Michael Adebolajo is understood to have attended talks given by preacher Mohammed Hamid, who called himself Osama bin London, at a bookstall run by Hamid in Marble Arch, central London.
There is nothing to suggest that Adebolajo was engaged in activities at the time which warranted tracking him during a period of intense militant Muslim activity.
Hamid, a 55-year-old former crack addict, was convicted of "grooming" young Muslim men for jihad. At his trial in Woolwich Crown court in 2008, the jury was played secretly taped recordings of him talking about the victims of the 7/7 bombings, saying: "Fifty-two? That's not even a breakfast for me," and telling a comrade to be like "Jack the Ripper" and not get caught.
Video film was shown of a water melon being sliced in half amid cheering, in what was supposedly a demonstration of "beheading".
Hamid, whose family came to Britain from Tanzania, was found guilty at the trial of three counts of soliciting murder and three counts of providing terrorism training, and jailed for a minimum of seven-and-a-half years. One of his followers, Atilla Ahmet, of Turkish Cypriot extraction, who had been a bodyguard for the radical cleric Abu Hamza, pleaded guilty to three counts of soliciting murder.

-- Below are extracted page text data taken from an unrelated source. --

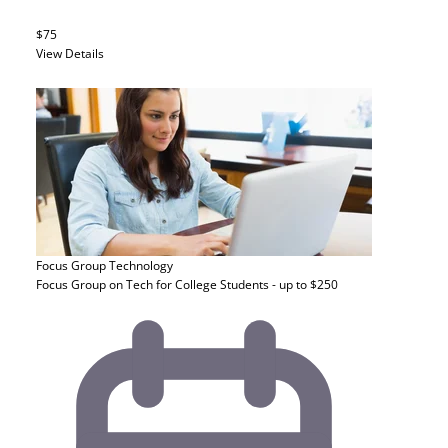
$75
View Details
Focus Group
Technology
Focus Group on Tech for College Students - up to $250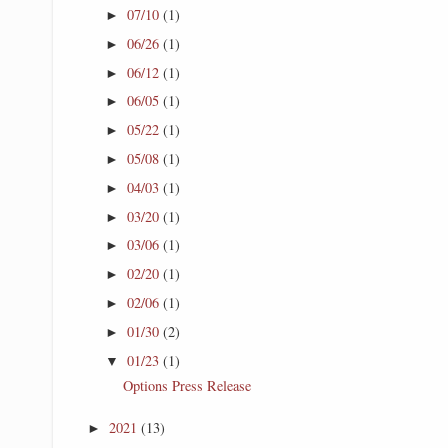
07/10
(1)
►
06/26
(1)
►
06/12
(1)
►
06/05
(1)
►
05/22
(1)
►
05/08
(1)
►
04/03
(1)
►
03/20
(1)
►
03/06
(1)
►
02/20
(1)
►
02/06
(1)
►
01/30
(2)
►
01/23
(1)
▼
Options Press Release
2021
(13)
►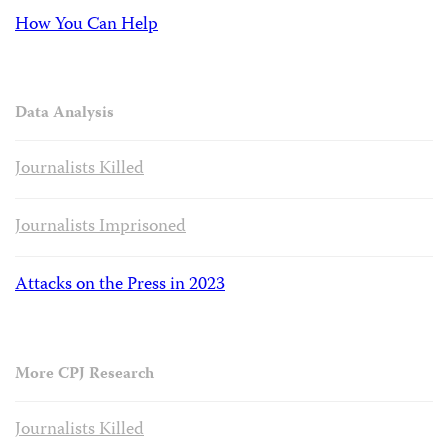
How You Can Help
Data Analysis
Journalists Killed
Journalists Imprisoned
Attacks on the Press in 2023
More CPJ Research
Journalists Killed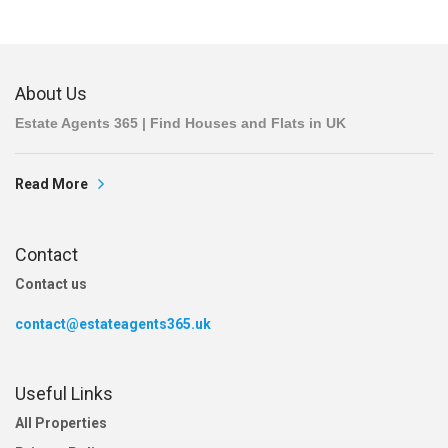
About Us
Estate Agents 365 | Find Houses and Flats in UK
Read More
Contact
Contact us
contact@estateagents365.uk
Useful Links
All Properties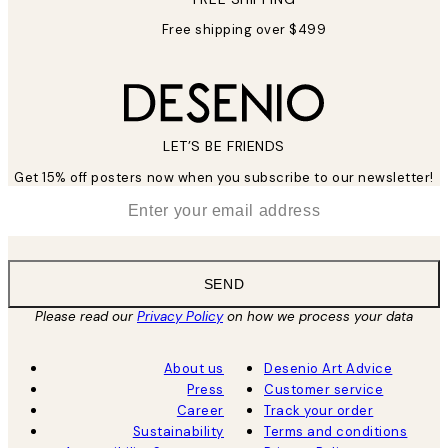
Free shipping over $499
LET’S BE FRIENDS
Get 15% off posters now when you subscribe to our newsletter!
*
Email
SEND
Please read our
Privacy Policy
on how we process your data
About us
Desenio Art Advice
Press
Customer service
Career
Track your order
Sustainability
Terms and conditions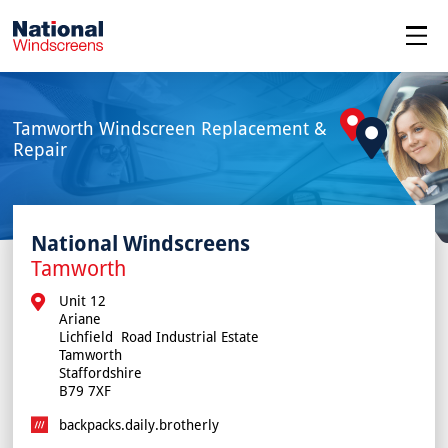
menu
Tamworth Windscreen Replacement &
Repair
National Windscreens
Tamworth
Unit 12

Ariane

Lichfield  Road Industrial Estate

Tamworth

Staffordshire

B79 7XF
backpacks.daily.brotherly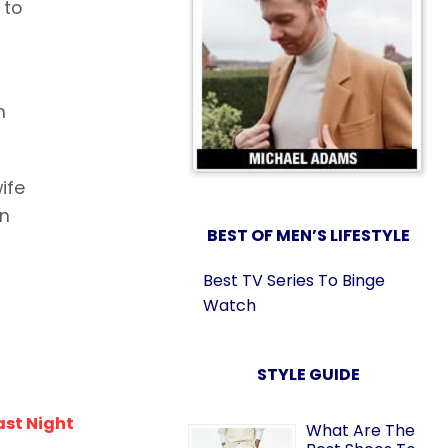
 to
m
ife
in
BEST OF MEN’S LIFESTYLE
Best TV Series To Binge
Watch
STYLE GUIDE
ast Night
What Are The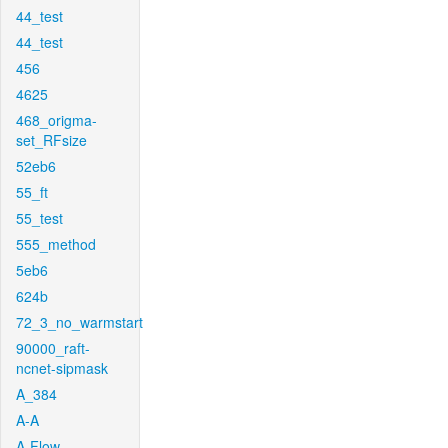
44_test
44_test
456
4625
468_origma-
set_RFsize
52eb6
55_ft
55_test
555_method
5eb6
624b
72_3_no_warmstart
90000_raft-
ncnet-sipmask
A_384
A-A
A-Flow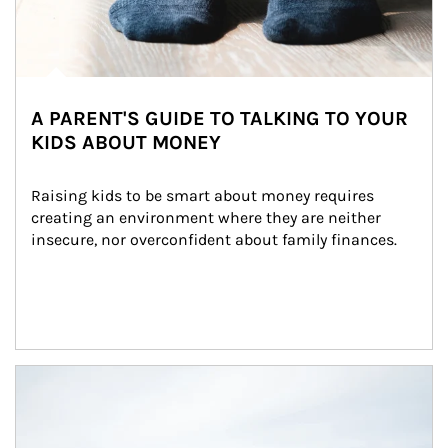
A PARENT'S GUIDE TO TALKING TO YOUR
KIDS ABOUT MONEY
Raising kids to be smart about money requires 
creating an environment where they are neither 
insecure, nor overconfident about family finances.
Article Image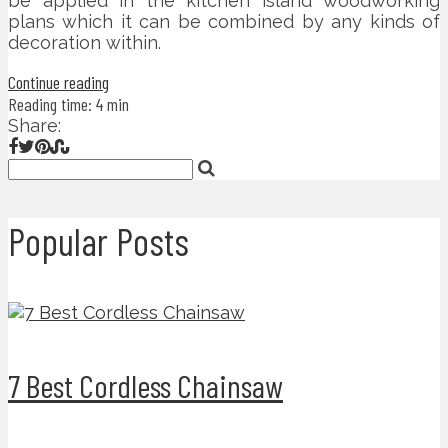
be applied in the kitchen island woodworking
plans which it can be combined by any kinds of
decoration within.
Continue reading
Reading time: 4 min
Share:
Popular Posts
7 Best Cordless Chainsaw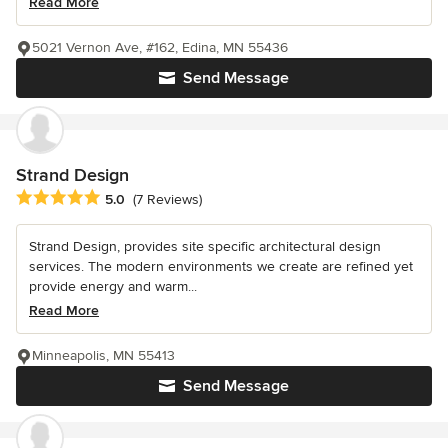
Read More
5021 Vernon Ave, #162, Edina, MN 55436
Send Message
Strand Design
Average rating: 5 out of 5 stars
5.0
(7 Reviews)
Strand Design, provides site specific architectural design
services. The modern environments we create are refined yet
provide energy and warm...
Read More
Minneapolis, MN 55413
Send Message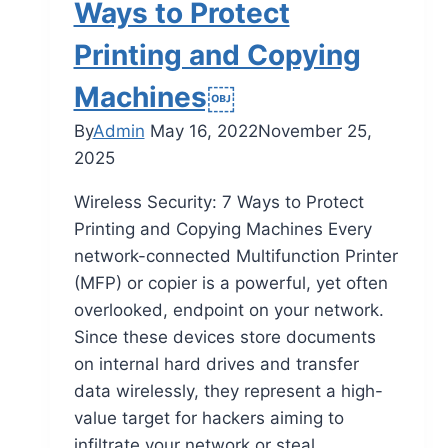
Ways to Protect
Printing and Copying
Machines￼
By
Admin
May 16, 2022
November 25,
2025
Wireless Security: 7 Ways to Protect
Printing and Copying Machines Every
network-connected Multifunction Printer
(MFP) or copier is a powerful, yet often
overlooked, endpoint on your network.
Since these devices store documents
on internal hard drives and transfer
data wirelessly, they represent a high-
value target for hackers aiming to
infiltrate your network or steal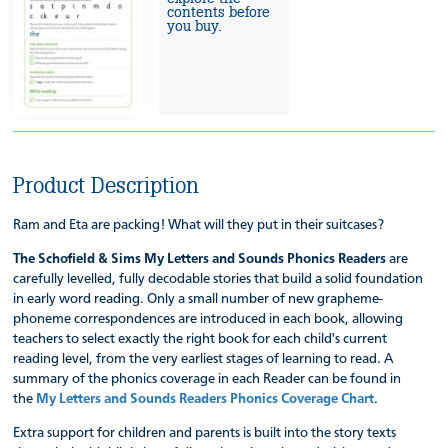
contents before
you buy.
Product Description
Ram and Eta are packing! What will they put in their suitcases?
The Schofield & Sims My Letters and Sounds Phonics Readers
are
carefully levelled, fully decodable stories that build a solid foundation
in early word reading. Only a small number of new grapheme-
phoneme correspondences are introduced in each book, allowing
teachers to select exactly the right book for each child's current
reading level, from the very earliest stages of learning to read. A
summary of the phonics coverage in each Reader can be found in
the
My Letters and Sounds Readers Phonics Coverage Chart
.
Extra support for children and parents is built into the story texts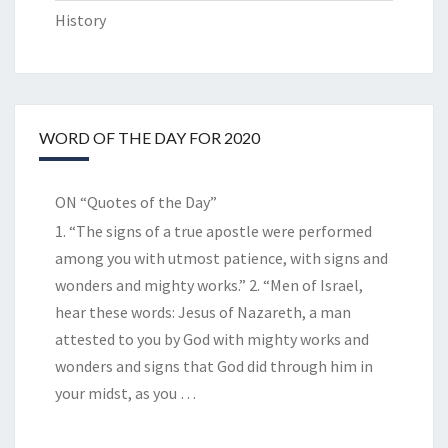
History
WORD OF THE DAY FOR 2020
ON “Quotes of the Day”
1. “The signs of a true apostle were performed
among you with utmost patience, with signs and
wonders and mighty works.” 2. “Men of Israel,
hear these words: Jesus of Nazareth, a man
attested to you by God with mighty works and
wonders and signs that God did through him in
your midst, as you
…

Among those who passed through the camps in Cumbria and the New Forest were five men who were later convicted of the failed bomb plot of July 21, 2005. Hamid was accused of acting as the mentor of the would-be suicide bombers.
Hamid and 14 others were arrested and convicted in an operation in which evidence was gained by an undercover police officer who had infiltrated the group, as well as by bugs placed by MI5 in the homes of the suspects.